→ Task statement
Identical copies of all the records below are needed.

-- Opening Marker --

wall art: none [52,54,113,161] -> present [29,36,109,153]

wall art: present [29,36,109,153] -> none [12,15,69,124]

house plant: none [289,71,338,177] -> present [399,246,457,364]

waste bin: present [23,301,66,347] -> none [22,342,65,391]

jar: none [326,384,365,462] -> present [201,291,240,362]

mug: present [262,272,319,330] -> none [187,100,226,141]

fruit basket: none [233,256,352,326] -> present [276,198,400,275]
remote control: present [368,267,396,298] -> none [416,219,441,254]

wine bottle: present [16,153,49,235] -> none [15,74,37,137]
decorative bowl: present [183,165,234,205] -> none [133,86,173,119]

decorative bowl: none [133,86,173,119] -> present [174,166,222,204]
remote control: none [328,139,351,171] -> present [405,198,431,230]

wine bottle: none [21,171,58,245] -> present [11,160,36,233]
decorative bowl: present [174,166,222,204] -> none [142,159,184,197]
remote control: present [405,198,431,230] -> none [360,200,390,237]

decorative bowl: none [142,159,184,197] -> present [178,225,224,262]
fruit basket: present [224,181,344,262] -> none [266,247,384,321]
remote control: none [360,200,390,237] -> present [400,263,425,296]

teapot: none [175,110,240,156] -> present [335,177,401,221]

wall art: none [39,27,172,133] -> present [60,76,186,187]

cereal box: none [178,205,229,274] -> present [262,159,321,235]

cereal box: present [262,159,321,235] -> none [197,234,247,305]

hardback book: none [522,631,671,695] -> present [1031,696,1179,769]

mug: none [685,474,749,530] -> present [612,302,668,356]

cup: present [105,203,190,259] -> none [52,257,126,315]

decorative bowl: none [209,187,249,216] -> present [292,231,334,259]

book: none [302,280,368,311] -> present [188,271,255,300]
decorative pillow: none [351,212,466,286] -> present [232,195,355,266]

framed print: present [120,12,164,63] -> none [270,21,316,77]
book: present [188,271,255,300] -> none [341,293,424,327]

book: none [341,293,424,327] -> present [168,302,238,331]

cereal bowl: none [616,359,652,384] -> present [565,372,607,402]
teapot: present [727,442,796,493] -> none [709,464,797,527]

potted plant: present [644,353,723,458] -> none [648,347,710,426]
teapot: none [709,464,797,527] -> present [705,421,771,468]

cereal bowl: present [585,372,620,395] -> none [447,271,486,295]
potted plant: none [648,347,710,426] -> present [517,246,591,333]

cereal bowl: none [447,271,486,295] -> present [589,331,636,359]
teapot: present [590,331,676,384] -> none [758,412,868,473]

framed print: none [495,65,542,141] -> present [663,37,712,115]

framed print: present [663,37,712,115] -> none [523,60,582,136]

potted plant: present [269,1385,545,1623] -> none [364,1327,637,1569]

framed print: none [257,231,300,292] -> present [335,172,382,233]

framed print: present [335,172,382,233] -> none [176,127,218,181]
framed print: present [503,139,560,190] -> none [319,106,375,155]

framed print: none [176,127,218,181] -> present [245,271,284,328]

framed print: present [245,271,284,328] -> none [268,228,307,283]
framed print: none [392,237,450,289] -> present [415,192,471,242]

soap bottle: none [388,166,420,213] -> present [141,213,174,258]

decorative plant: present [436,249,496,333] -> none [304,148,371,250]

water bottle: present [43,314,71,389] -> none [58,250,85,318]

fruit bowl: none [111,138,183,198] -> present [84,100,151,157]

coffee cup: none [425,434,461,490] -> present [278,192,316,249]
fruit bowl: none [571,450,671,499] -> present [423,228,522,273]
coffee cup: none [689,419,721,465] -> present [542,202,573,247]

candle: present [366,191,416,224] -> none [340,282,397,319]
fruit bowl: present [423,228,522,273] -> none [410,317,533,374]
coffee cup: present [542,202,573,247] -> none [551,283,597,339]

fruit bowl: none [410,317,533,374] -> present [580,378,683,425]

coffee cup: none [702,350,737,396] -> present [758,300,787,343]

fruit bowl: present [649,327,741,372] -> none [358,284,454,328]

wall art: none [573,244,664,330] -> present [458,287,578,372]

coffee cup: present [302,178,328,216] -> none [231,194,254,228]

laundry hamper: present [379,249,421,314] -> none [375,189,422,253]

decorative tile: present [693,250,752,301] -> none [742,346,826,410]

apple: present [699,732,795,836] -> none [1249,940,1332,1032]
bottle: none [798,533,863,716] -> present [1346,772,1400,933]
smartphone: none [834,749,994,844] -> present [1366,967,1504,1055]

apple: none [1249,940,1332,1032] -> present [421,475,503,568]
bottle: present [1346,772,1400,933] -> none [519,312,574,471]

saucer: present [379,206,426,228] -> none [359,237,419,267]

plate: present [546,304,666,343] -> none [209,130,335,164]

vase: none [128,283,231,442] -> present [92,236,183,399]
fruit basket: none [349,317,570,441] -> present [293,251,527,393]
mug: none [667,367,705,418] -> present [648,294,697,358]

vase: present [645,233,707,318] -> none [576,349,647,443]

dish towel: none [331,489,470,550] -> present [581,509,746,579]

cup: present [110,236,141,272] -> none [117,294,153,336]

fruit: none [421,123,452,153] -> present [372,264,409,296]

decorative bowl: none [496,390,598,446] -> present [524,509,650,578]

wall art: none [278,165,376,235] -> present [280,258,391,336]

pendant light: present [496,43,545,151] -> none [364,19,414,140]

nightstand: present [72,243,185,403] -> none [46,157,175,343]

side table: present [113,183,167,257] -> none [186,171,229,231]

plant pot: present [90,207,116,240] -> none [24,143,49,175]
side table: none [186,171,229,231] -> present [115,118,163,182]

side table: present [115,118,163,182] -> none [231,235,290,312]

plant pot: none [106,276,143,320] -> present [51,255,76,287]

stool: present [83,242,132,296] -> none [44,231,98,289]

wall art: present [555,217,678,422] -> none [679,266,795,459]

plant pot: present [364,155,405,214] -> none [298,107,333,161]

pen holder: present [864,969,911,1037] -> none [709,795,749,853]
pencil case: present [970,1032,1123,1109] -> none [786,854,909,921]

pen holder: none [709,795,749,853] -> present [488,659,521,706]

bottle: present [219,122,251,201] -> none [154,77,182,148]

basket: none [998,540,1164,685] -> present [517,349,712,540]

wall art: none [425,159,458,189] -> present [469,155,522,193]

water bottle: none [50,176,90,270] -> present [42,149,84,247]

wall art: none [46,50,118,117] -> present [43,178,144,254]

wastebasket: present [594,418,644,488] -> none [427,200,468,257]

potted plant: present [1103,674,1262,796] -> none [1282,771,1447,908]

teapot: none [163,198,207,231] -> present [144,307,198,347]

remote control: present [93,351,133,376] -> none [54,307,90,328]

-- Closing Marker --

→ Task answer
wall art: none [52,54,113,161] -> present [29,36,109,153]

wall art: present [29,36,109,153] -> none [12,15,69,124]

house plant: none [289,71,338,177] -> present [399,246,457,364]

waste bin: present [23,301,66,347] -> none [22,342,65,391]

jar: none [326,384,365,462] -> present [201,291,240,362]

mug: present [262,272,319,330] -> none [187,100,226,141]

fruit basket: none [233,256,352,326] -> present [276,198,400,275]
remote control: present [368,267,396,298] -> none [416,219,441,254]

wine bottle: present [16,153,49,235] -> none [15,74,37,137]
decorative bowl: present [183,165,234,205] -> none [133,86,173,119]

decorative bowl: none [133,86,173,119] -> present [174,166,222,204]
remote control: none [328,139,351,171] -> present [405,198,431,230]

wine bottle: none [21,171,58,245] -> present [11,160,36,233]
decorative bowl: present [174,166,222,204] -> none [142,159,184,197]
remote control: present [405,198,431,230] -> none [360,200,390,237]

decorative bowl: none [142,159,184,197] -> present [178,225,224,262]
fruit basket: present [224,181,344,262] -> none [266,247,384,321]
remote control: none [360,200,390,237] -> present [400,263,425,296]

teapot: none [175,110,240,156] -> present [335,177,401,221]

wall art: none [39,27,172,133] -> present [60,76,186,187]

cereal box: none [178,205,229,274] -> present [262,159,321,235]

cereal box: present [262,159,321,235] -> none [197,234,247,305]

hardback book: none [522,631,671,695] -> present [1031,696,1179,769]

mug: none [685,474,749,530] -> present [612,302,668,356]

cup: present [105,203,190,259] -> none [52,257,126,315]

decorative bowl: none [209,187,249,216] -> present [292,231,334,259]

book: none [302,280,368,311] -> present [188,271,255,300]
decorative pillow: none [351,212,466,286] -> present [232,195,355,266]

framed print: present [120,12,164,63] -> none [270,21,316,77]
book: present [188,271,255,300] -> none [341,293,424,327]

book: none [341,293,424,327] -> present [168,302,238,331]

cereal bowl: none [616,359,652,384] -> present [565,372,607,402]
teapot: present [727,442,796,493] -> none [709,464,797,527]

potted plant: present [644,353,723,458] -> none [648,347,710,426]
teapot: none [709,464,797,527] -> present [705,421,771,468]

cereal bowl: present [585,372,620,395] -> none [447,271,486,295]
potted plant: none [648,347,710,426] -> present [517,246,591,333]

cereal bowl: none [447,271,486,295] -> present [589,331,636,359]
teapot: present [590,331,676,384] -> none [758,412,868,473]

framed print: none [495,65,542,141] -> present [663,37,712,115]

framed print: present [663,37,712,115] -> none [523,60,582,136]

potted plant: present [269,1385,545,1623] -> none [364,1327,637,1569]

framed print: none [257,231,300,292] -> present [335,172,382,233]

framed print: present [335,172,382,233] -> none [176,127,218,181]
framed print: present [503,139,560,190] -> none [319,106,375,155]

framed print: none [176,127,218,181] -> present [245,271,284,328]

framed print: present [245,271,284,328] -> none [268,228,307,283]
framed print: none [392,237,450,289] -> present [415,192,471,242]

soap bottle: none [388,166,420,213] -> present [141,213,174,258]

decorative plant: present [436,249,496,333] -> none [304,148,371,250]

water bottle: present [43,314,71,389] -> none [58,250,85,318]

fruit bowl: none [111,138,183,198] -> present [84,100,151,157]

coffee cup: none [425,434,461,490] -> present [278,192,316,249]
fruit bowl: none [571,450,671,499] -> present [423,228,522,273]
coffee cup: none [689,419,721,465] -> present [542,202,573,247]

candle: present [366,191,416,224] -> none [340,282,397,319]
fruit bowl: present [423,228,522,273] -> none [410,317,533,374]
coffee cup: present [542,202,573,247] -> none [551,283,597,339]

fruit bowl: none [410,317,533,374] -> present [580,378,683,425]

coffee cup: none [702,350,737,396] -> present [758,300,787,343]

fruit bowl: present [649,327,741,372] -> none [358,284,454,328]

wall art: none [573,244,664,330] -> present [458,287,578,372]

coffee cup: present [302,178,328,216] -> none [231,194,254,228]

laundry hamper: present [379,249,421,314] -> none [375,189,422,253]

decorative tile: present [693,250,752,301] -> none [742,346,826,410]

apple: present [699,732,795,836] -> none [1249,940,1332,1032]
bottle: none [798,533,863,716] -> present [1346,772,1400,933]
smartphone: none [834,749,994,844] -> present [1366,967,1504,1055]

apple: none [1249,940,1332,1032] -> present [421,475,503,568]
bottle: present [1346,772,1400,933] -> none [519,312,574,471]

saucer: present [379,206,426,228] -> none [359,237,419,267]

plate: present [546,304,666,343] -> none [209,130,335,164]

vase: none [128,283,231,442] -> present [92,236,183,399]
fruit basket: none [349,317,570,441] -> present [293,251,527,393]
mug: none [667,367,705,418] -> present [648,294,697,358]

vase: present [645,233,707,318] -> none [576,349,647,443]

dish towel: none [331,489,470,550] -> present [581,509,746,579]

cup: present [110,236,141,272] -> none [117,294,153,336]

fruit: none [421,123,452,153] -> present [372,264,409,296]

decorative bowl: none [496,390,598,446] -> present [524,509,650,578]

wall art: none [278,165,376,235] -> present [280,258,391,336]

pendant light: present [496,43,545,151] -> none [364,19,414,140]

nightstand: present [72,243,185,403] -> none [46,157,175,343]

side table: present [113,183,167,257] -> none [186,171,229,231]

plant pot: present [90,207,116,240] -> none [24,143,49,175]
side table: none [186,171,229,231] -> present [115,118,163,182]

side table: present [115,118,163,182] -> none [231,235,290,312]

plant pot: none [106,276,143,320] -> present [51,255,76,287]

stool: present [83,242,132,296] -> none [44,231,98,289]

wall art: present [555,217,678,422] -> none [679,266,795,459]

plant pot: present [364,155,405,214] -> none [298,107,333,161]

pen holder: present [864,969,911,1037] -> none [709,795,749,853]
pencil case: present [970,1032,1123,1109] -> none [786,854,909,921]

pen holder: none [709,795,749,853] -> present [488,659,521,706]

bottle: present [219,122,251,201] -> none [154,77,182,148]

basket: none [998,540,1164,685] -> present [517,349,712,540]

wall art: none [425,159,458,189] -> present [469,155,522,193]

water bottle: none [50,176,90,270] -> present [42,149,84,247]

wall art: none [46,50,118,117] -> present [43,178,144,254]

wastebasket: present [594,418,644,488] -> none [427,200,468,257]

potted plant: present [1103,674,1262,796] -> none [1282,771,1447,908]

teapot: none [163,198,207,231] -> present [144,307,198,347]

remote control: present [93,351,133,376] -> none [54,307,90,328]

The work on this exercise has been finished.